Leitsatz (amtlich)

1. Ist eine Gemeinde nach § 1 Abs. 1 Nr. 2 des Gerichtsgebührenbefreiungsgesetzes NW von der Zahlung der Gerichtsgebühren befreit, führt dies dazu, dass auch der obsiegende Gegner verauslagte Gerichtskosten nicht von ihr verlangen kann.

2. Auf eine Kostenfreiheit nach § 2 Abs. 1 GKG kann sich eine Gemeinde nicht berufen.

3. Persönliche Kostenfreiheit einer Gemeinde nach § 64 Abs. 3 S. 2 SGB X als Trägerin der Sozialhilfe (§ 28 Abs. 2 SGB I) setzt voraus, dass ein untrennbarer Sachzusammenhang zwischen öffentlich-rechtlicher Verwaltungstätigkeit einerseits und dem konkreten Zivilrechtsstreit andererseits besteht.

 

Verfahrensgang

LG Düsseldorf (Beschluss vom 31.10.2002; Aktenzeichen 1 O 335/01)

 

Tenor

Die sofortige Beschwerde der Beklagten gegen den Kostenfestsetzungsbeschluss des LG Düsseldorf - Rechtspfleger - vom 31.10.2002 wird kostenfällig zurückgewiesen.

 

Gründe

I. Die am 28.11.2002 bei Gericht eingegangene sofortige Beschwerde der Beklagten gegen den ihr am 19.11.2002 zugestellten Kostenfestsetzungsbeschluss vom 31.10.2202 ist gem. §§ 104 Abs. 3, 567 Abs. 1 Nr. 1, 569 ZPO i.V.m. § 11 Abs. 1 RPflG zulässig. Sie bleibt jedoch ohne Erfolg.
# # #
### Übungsfragen
1) Fasse den Beschluss zur Kostenfreiheit von Gemeinden in zwei Sätzen zusammen.
2) An welchem Tag ging laut dem Beschluss zur Kostenfreiheit von Gemeinden die sofortige Beschwerde der Beklagten bei Gericht ein?
3) Nenne alle Gesetze, die im Beschluss zur Kostenfreiheit von Gemeinden angeführt werden, mit der dort verwendeten Bezeichnung.

### Quellenmaterial
# # #
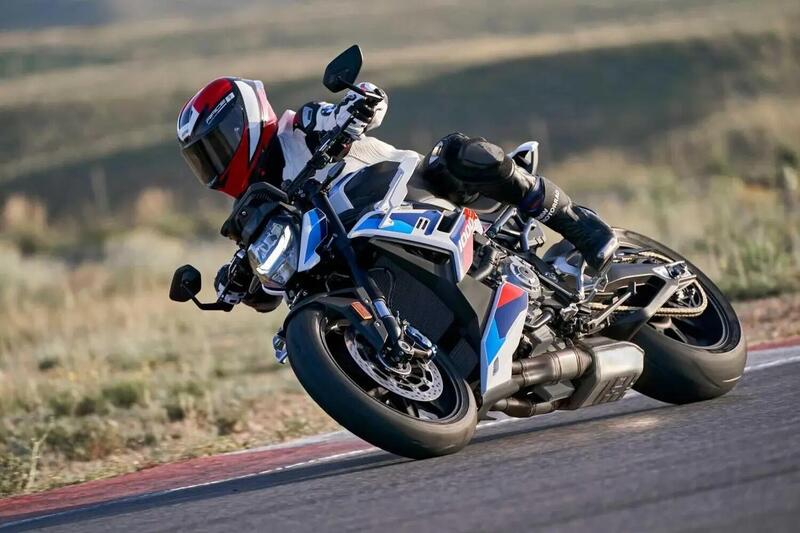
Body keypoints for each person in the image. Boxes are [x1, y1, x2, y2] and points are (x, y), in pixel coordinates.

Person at [176, 77, 617, 312]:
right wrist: (240, 281)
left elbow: (364, 105)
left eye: (215, 147)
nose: (213, 163)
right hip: (357, 254)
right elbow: (269, 287)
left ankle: (577, 223)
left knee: (459, 152)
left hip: (413, 193)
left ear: (245, 122)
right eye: (202, 158)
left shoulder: (302, 127)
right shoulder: (254, 211)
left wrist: (359, 105)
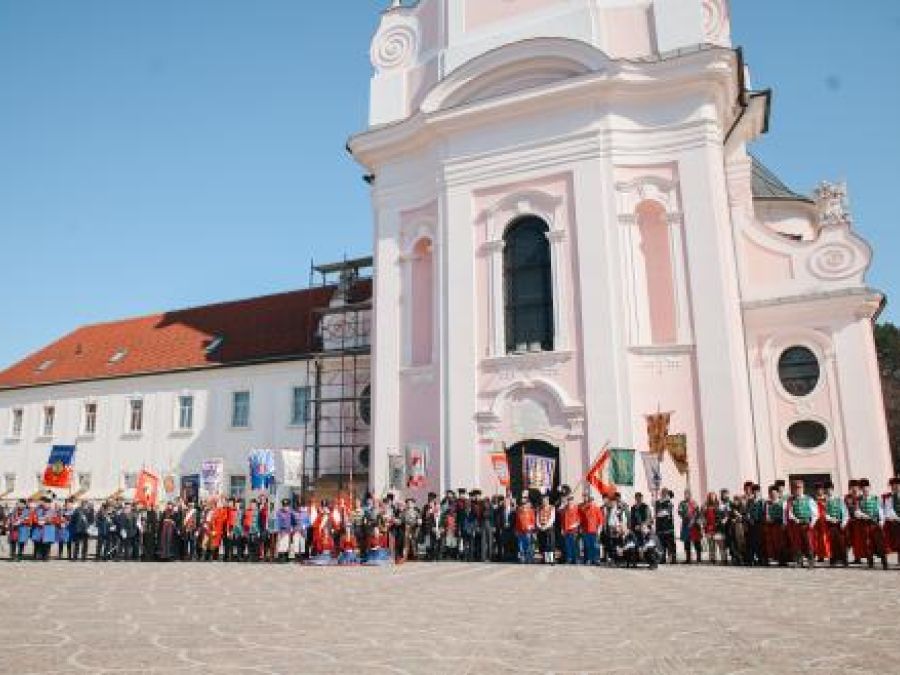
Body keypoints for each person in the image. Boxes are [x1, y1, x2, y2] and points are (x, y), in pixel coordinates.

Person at [785, 480, 817, 569]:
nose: (797, 490)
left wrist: (812, 523)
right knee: (797, 543)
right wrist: (796, 519)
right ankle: (799, 561)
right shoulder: (791, 500)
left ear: (803, 488)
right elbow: (790, 512)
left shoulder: (809, 499)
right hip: (797, 524)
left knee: (808, 543)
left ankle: (811, 561)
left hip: (807, 524)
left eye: (799, 488)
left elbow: (815, 513)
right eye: (795, 488)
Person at [856, 479, 887, 569]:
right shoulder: (859, 499)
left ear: (869, 487)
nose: (865, 489)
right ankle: (870, 562)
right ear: (861, 489)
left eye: (866, 487)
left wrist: (881, 521)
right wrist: (862, 515)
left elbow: (880, 510)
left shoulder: (876, 498)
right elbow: (857, 511)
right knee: (867, 543)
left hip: (875, 524)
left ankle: (884, 562)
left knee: (879, 543)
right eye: (863, 488)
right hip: (865, 524)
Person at [763, 485, 786, 566]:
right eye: (771, 493)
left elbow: (784, 514)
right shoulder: (767, 503)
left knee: (781, 542)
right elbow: (766, 513)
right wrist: (767, 519)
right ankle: (775, 558)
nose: (773, 495)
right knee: (773, 543)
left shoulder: (782, 502)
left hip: (779, 524)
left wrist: (783, 523)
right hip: (771, 525)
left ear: (777, 493)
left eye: (774, 493)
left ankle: (782, 560)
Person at [677, 489, 701, 564]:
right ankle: (688, 559)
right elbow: (679, 512)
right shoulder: (682, 503)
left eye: (688, 494)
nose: (686, 495)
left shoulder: (694, 503)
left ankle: (698, 559)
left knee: (696, 541)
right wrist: (685, 515)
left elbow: (697, 512)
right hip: (686, 524)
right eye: (685, 494)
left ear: (690, 495)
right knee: (686, 542)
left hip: (694, 525)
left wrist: (693, 520)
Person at [654, 489, 676, 565]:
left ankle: (673, 558)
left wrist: (663, 511)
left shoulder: (669, 502)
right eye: (662, 493)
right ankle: (662, 558)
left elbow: (668, 512)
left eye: (665, 493)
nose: (664, 494)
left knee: (671, 544)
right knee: (662, 544)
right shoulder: (658, 502)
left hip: (669, 526)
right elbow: (657, 513)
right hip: (660, 526)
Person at [514, 494, 536, 564]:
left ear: (527, 504)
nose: (524, 505)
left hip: (528, 531)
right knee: (520, 546)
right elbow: (517, 522)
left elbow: (533, 521)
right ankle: (522, 558)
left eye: (525, 504)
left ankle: (529, 558)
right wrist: (516, 530)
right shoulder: (519, 512)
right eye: (523, 504)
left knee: (528, 545)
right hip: (520, 531)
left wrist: (531, 527)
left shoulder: (531, 511)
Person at [559, 494, 581, 564]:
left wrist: (575, 525)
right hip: (566, 530)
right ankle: (569, 558)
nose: (569, 501)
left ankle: (576, 558)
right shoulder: (565, 508)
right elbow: (562, 519)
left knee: (574, 545)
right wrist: (562, 528)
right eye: (568, 500)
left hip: (573, 530)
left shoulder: (576, 508)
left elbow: (579, 519)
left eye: (571, 500)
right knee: (567, 545)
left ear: (573, 501)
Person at [884, 477, 900, 567]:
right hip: (896, 523)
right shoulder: (889, 498)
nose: (896, 487)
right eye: (894, 486)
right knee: (898, 542)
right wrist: (896, 517)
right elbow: (888, 510)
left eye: (897, 485)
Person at [536, 494, 556, 564]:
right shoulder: (539, 508)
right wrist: (539, 526)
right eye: (543, 500)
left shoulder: (552, 507)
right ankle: (544, 559)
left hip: (549, 528)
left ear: (548, 500)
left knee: (550, 544)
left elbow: (552, 519)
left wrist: (546, 526)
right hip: (541, 528)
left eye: (545, 500)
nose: (544, 502)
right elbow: (537, 518)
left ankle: (550, 559)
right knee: (543, 544)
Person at [702, 492, 721, 564]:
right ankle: (711, 558)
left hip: (715, 526)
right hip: (708, 526)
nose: (712, 497)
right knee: (710, 543)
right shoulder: (706, 505)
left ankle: (716, 558)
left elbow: (719, 515)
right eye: (711, 496)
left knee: (716, 543)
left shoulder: (717, 505)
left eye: (713, 496)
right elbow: (703, 515)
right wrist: (703, 524)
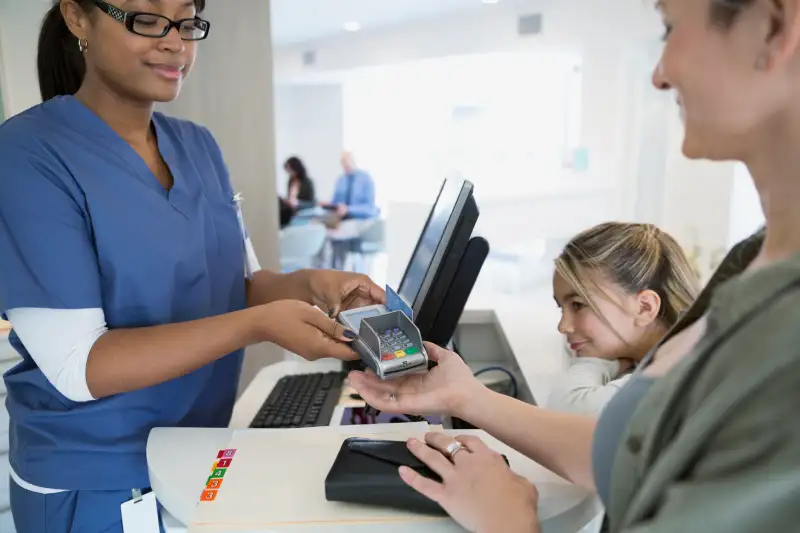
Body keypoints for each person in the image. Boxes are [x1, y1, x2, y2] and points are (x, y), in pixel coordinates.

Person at [349, 0, 800, 530]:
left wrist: (509, 521)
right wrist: (465, 397)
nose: (658, 74)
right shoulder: (756, 260)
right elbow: (642, 456)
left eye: (669, 28)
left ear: (773, 27)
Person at [0, 1, 384, 531]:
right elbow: (80, 366)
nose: (175, 41)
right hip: (97, 476)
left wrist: (315, 283)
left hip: (199, 449)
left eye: (186, 21)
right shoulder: (27, 156)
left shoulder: (198, 146)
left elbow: (244, 283)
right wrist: (256, 327)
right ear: (77, 16)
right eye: (147, 19)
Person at [546, 222, 699, 415]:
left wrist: (592, 363)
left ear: (645, 307)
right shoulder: (664, 358)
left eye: (578, 305)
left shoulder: (675, 375)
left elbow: (568, 408)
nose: (563, 326)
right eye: (562, 309)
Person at [320, 151, 379, 220]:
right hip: (341, 219)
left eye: (347, 161)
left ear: (353, 161)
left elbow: (369, 208)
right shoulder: (341, 180)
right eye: (343, 162)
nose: (345, 164)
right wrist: (327, 205)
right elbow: (335, 202)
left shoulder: (366, 179)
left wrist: (348, 209)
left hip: (361, 220)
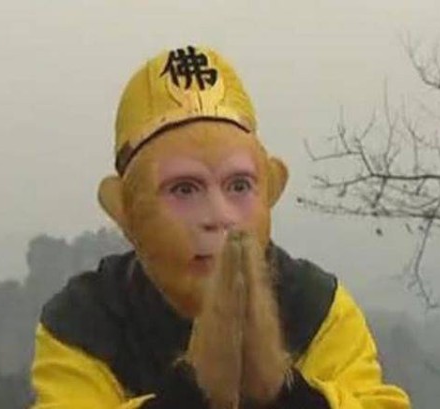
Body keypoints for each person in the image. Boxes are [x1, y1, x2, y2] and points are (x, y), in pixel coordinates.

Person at [30, 45, 411, 409]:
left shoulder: (317, 309)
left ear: (271, 191)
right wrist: (190, 393)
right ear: (126, 212)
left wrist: (287, 393)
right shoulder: (85, 324)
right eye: (184, 189)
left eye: (239, 186)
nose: (220, 216)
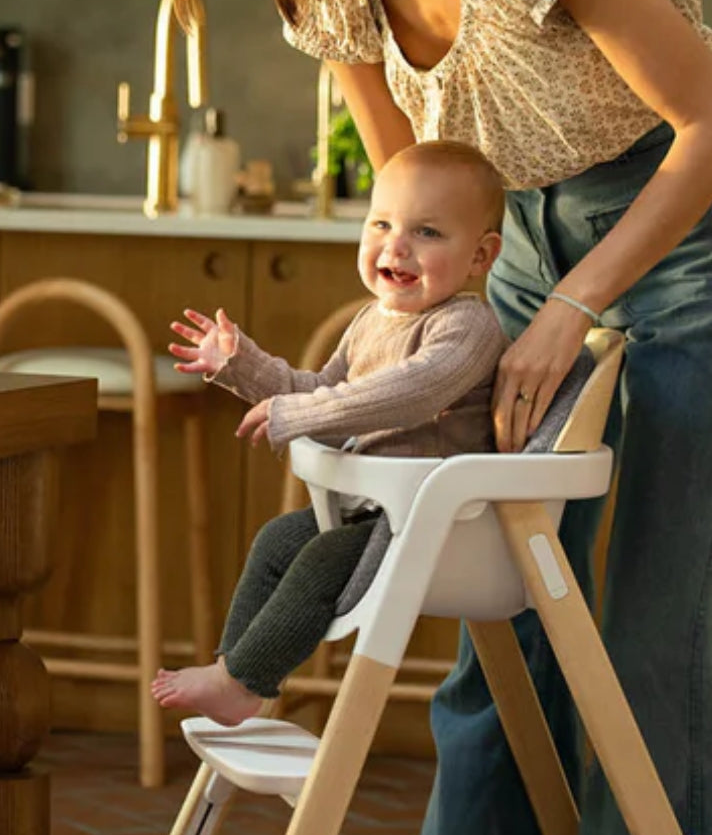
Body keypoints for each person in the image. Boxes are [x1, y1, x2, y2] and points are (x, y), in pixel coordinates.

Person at [146, 0, 712, 835]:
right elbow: (411, 175)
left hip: (682, 236)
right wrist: (404, 326)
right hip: (506, 243)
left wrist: (575, 304)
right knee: (512, 605)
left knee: (648, 637)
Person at [151, 140, 506, 726]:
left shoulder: (467, 325)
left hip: (437, 521)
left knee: (318, 560)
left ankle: (242, 679)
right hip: (378, 511)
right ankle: (235, 674)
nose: (397, 246)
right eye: (382, 225)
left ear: (480, 256)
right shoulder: (371, 321)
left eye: (428, 233)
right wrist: (240, 365)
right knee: (276, 542)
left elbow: (414, 391)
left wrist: (298, 417)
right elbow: (318, 388)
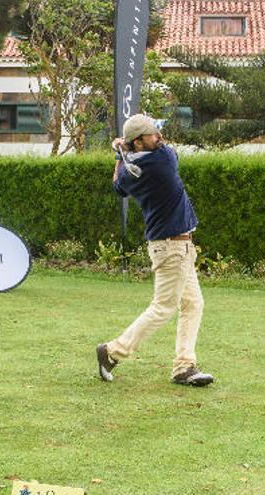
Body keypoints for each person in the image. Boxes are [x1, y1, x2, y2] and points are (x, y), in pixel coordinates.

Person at [96, 114, 215, 387]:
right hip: (173, 247)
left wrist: (119, 154)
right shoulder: (162, 160)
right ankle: (112, 351)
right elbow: (171, 152)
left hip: (173, 246)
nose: (159, 137)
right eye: (152, 134)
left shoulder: (129, 170)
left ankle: (184, 367)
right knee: (163, 307)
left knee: (193, 303)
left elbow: (118, 187)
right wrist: (123, 150)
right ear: (138, 142)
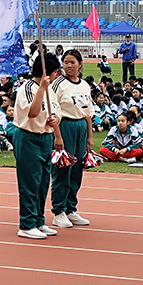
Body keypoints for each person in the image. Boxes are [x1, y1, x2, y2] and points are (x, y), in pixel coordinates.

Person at [13, 52, 61, 240]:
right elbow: (32, 113)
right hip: (28, 137)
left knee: (42, 183)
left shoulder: (51, 90)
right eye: (56, 71)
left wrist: (56, 120)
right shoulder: (27, 88)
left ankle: (38, 220)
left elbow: (56, 112)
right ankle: (27, 224)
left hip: (45, 138)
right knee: (29, 183)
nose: (57, 75)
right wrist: (41, 88)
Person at [50, 49, 93, 229]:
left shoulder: (84, 85)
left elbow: (88, 112)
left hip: (81, 126)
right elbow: (53, 111)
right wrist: (57, 135)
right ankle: (58, 210)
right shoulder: (58, 84)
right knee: (63, 169)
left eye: (72, 62)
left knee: (76, 170)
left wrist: (90, 136)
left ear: (80, 64)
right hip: (65, 125)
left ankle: (71, 208)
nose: (68, 66)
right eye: (65, 62)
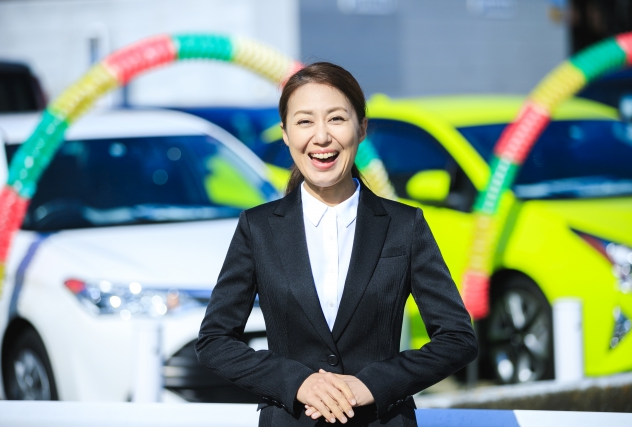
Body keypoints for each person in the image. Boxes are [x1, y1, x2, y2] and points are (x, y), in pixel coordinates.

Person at [196, 62, 478, 427]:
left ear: (361, 128)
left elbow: (457, 338)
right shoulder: (259, 228)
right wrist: (298, 383)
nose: (321, 137)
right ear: (285, 134)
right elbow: (215, 341)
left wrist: (372, 384)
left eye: (336, 119)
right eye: (305, 121)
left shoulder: (404, 225)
# # #
### Lösungen
1) Nach den Leitsätzen kann der obsiegende Gegner verauslagte Gerichtskosten nicht von einer Gemeinde verlangen, die nach dem Gerichtsgebührenbefreiungsgesetz NW befreit ist. Eine Kostenfreiheit nach § 2 Abs. 1 GKG steht einer Gemeinde aber nicht zu, und ihre persönliche Kostenfreiheit als Trägerin der Sozialhilfe setzt einen untrennbaren Sachzusammenhang zwischen Verwaltungstätigkeit und Zivilrechtsstreit voraus; die sofortige Beschwerde der Beklagten gegen den Kostenfestsetzungsbeschluss des LG Düsseldorf wird kostenfällig zurückgewiesen.

2) Am 28.11.2002.

3)
- Gerichtsgebührenbefreiungsgesetz NW
- GKG
- SGB X
- SGB I
- ZPO
- RPflG